During this time there were a few other things happening in my life. The most notable and memorable was tonsillitis. This was not normal tonsillitis, in that it took two complete rounds of penicillin to bring it under control. I ended up suffering from tonsillitis four times that year and each time was just as bad as the first. I visited my GP for help and he referred me to a surgeon who organised x-rays and scans. His comments remain in my head to this day, “You have damage, you have problems, but the total of your damage does not equate to your level of pain you are experiencing”. By this time I was relying on a walking stick and had started taking pain killers to remain mobile. Within 6 months I was in a wheelchair for most of the day.
Doctors gave up on me. Nobody could understand the pain.
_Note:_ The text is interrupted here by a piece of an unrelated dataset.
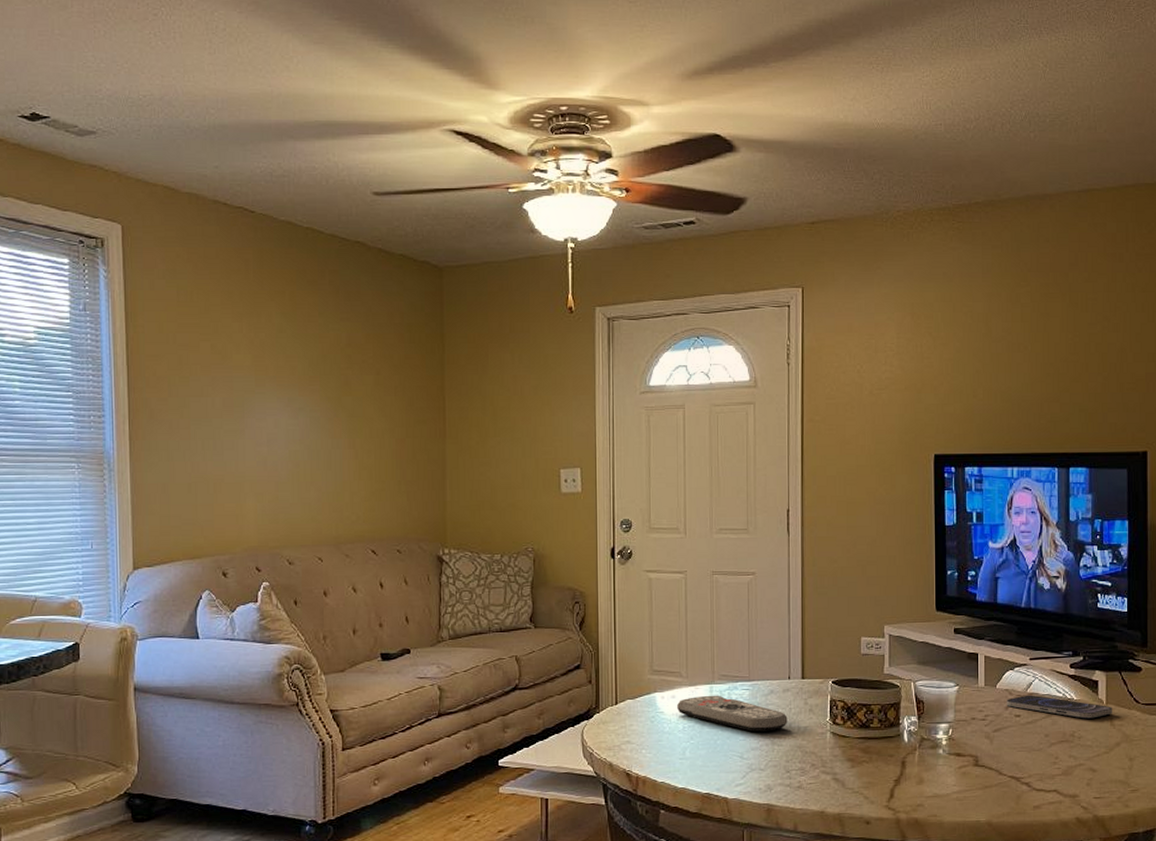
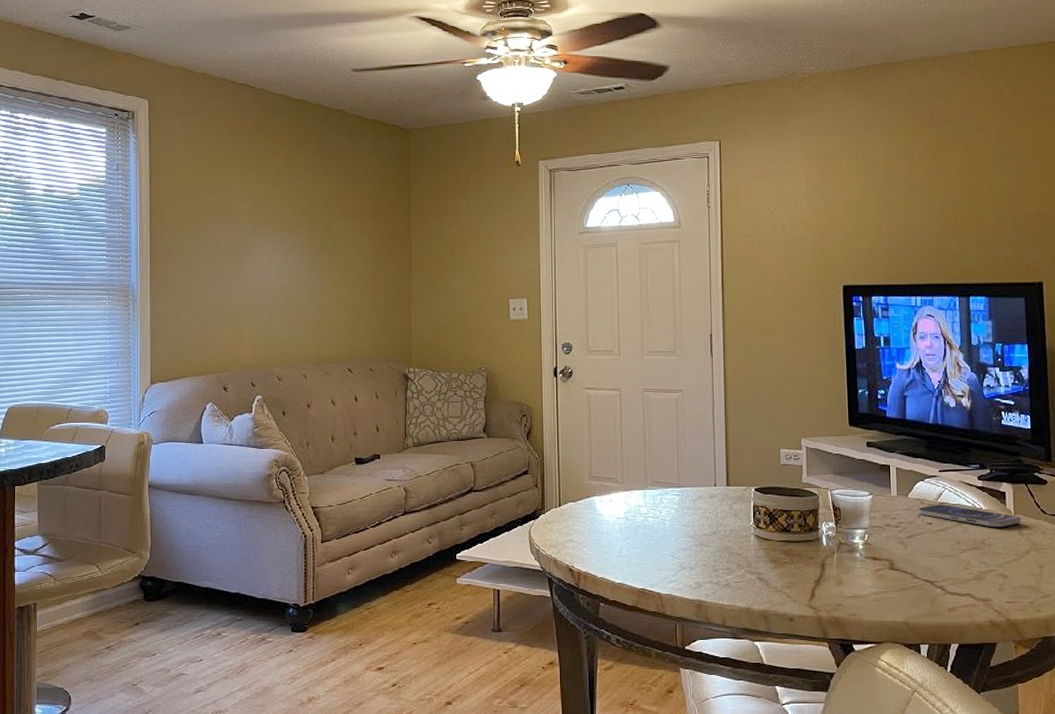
remote control: present [677,695,788,732] -> none [614,499,715,533]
They all said “you’re sick, but not in the area that I specialise in”. I managed to get some relief via a couple of naturopaths. This helped, but did not change the underlying issues. My wife and now teenage children renamed me ‘Disease Boy’ and by this time, the wheelchair was always at the ready. In March 2013, (yes, 14 years later and no help in site) my wife noticed a strange shaped lump on my neck. With my army service and the time I had in the sun it was thought to be cancer but a quick biopsy showed it to be a granuloma annulare. We soon identified that these were a random autoimmune response and that it was common among people with the autoimmune disease like Lupus. Back to the GP we went for a referral to a rheumatologist. The rheumatologist acknowledged my issues, but it was not Lupus and he referred me to an immunologist. I told my story again to the immunologist at Melbourne’s Alfred hospital. He told me that he had no idea what was wrong with me but be promised to not give up.
He would not tell me much more, other than I had to now see a doctor who specialised in infectious diseases. I went back to the car and cried. I don’t know if this crying was relief for finally having an answer, or something else but I know that I have cried a lot over the last 14 years. There are several problems with Lyme disease. First is that it has been identified in medical journals as “The Great Imitator”, as many with this are wrongly diagnosed with MS, Chronic Fatigue, Parkinson’s, Alzheimer’s, Rheumatoid Arthritis and psychological disorders. This makes it confusing to doctors. The second is that veterinary science has acknowledge and been working with Lyme disease since before 1959 and there are many papers detailing that the disease is in Australian since that time, but Australian doctors are being told by authorities that the disease is not here, so they don’t know how to look for it.